In many cases where victim enhancements would have previously applied, the government may not be able demonstrate substantial financial harm necessary to trigger the four or six level increases, at least using these factors.
Another important amendment to common § 2B1.1 enhancements, is the change to the two level increase for the use of “sophisticated means.” Under current law, the defendant’s offense level would be increased by two levels if the government could prove that the offense involved sophisticated means. This concept has acquired an expansive interpretation by federal courts and includes conduct committed by people other than the defendant. The current interpretation of this enhancement typically results in Courts applying the enhancement so long as the totality of the scheme involved sophisticated means, even if a particular defendant’s role could not be described as involving sophisticated means.
The amended enhancement adds an additional layer before the two level increase is triggered, that is, the sentencing judge will have to find not only that the offense involved sophisticated means but also that “the defendant intentionally engaged in or caused the conduct constituting sophisticated means.” This change should benefit defendants who were convicted based on their role in a sophisticated fraud scheme, but who did not engage in or cause the “sophisticated” aspect of the scheme.
The pre-amendment application of the sentencing guidelines to the typical federal white collar case was not an easy task, even for experienced attorneys, probation officers, and judges. With the new amendments, effective sentencing advocacy will continue to be a vital part of defending a white collar case. This importance is underscored by data published by the Sentencing Commission: for the 2014 fiscal year, only 5.9% of “fraud” cases nationwide proceeded to trial. Similarly, only 6.6% of “tax” cases proceeded to trial nationwide during the 2014 fiscal year based on sentencing data.
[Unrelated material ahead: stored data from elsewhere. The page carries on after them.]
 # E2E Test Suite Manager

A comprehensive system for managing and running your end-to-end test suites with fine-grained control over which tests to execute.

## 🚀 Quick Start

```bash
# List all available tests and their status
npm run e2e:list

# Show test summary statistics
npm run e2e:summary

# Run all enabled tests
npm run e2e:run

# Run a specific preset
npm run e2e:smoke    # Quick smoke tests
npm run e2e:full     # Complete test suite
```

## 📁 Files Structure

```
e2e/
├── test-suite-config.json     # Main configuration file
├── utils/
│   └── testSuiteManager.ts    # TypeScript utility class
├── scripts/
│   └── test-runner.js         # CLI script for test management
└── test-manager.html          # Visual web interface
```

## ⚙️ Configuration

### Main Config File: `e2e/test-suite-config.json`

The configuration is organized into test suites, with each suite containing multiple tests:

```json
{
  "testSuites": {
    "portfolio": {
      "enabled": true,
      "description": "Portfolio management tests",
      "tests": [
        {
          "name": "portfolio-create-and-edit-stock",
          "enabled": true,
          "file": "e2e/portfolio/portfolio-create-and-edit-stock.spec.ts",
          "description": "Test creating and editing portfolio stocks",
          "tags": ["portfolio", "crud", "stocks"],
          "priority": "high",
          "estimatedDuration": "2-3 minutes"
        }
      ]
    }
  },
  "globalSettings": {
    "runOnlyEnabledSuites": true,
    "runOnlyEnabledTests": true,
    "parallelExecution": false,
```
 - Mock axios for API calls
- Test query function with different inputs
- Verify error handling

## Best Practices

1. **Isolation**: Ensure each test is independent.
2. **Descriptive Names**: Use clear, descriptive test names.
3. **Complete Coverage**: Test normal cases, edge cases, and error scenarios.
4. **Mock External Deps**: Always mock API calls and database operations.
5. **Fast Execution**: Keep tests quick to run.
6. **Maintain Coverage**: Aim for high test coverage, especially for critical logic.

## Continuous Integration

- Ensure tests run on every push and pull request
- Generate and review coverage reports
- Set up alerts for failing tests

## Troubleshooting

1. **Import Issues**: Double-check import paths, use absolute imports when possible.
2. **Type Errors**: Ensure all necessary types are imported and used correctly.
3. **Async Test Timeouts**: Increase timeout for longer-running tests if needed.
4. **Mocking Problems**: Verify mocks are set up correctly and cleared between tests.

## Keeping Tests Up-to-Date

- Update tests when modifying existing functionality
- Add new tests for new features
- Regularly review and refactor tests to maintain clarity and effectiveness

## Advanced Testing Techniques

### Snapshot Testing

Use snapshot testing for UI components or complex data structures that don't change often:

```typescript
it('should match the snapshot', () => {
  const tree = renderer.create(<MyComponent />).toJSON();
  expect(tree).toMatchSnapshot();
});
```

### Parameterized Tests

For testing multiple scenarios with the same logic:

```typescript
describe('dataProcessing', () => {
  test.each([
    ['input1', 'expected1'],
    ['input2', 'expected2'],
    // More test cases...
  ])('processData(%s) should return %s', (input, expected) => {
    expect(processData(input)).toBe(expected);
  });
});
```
The best outcomes for an individual targeted in a corporate criminal investigation are clearly either to avoid being charged altogether or to successfully defend the charges at trial. However, for the over 90% of fraud and criminal tax defendants that pled guilty, their punishment hinged upon how effective their lawyer was in obtaining charge or sentencing guideline concessions from the government at the plea stage and further mitigating the client’s exposure during the presentence investigation and at the sentencing hearing. Officers, directors, and other employees caught up in this gathering storm to send corporate individuals to prison need counsel experienced in navigating these waters.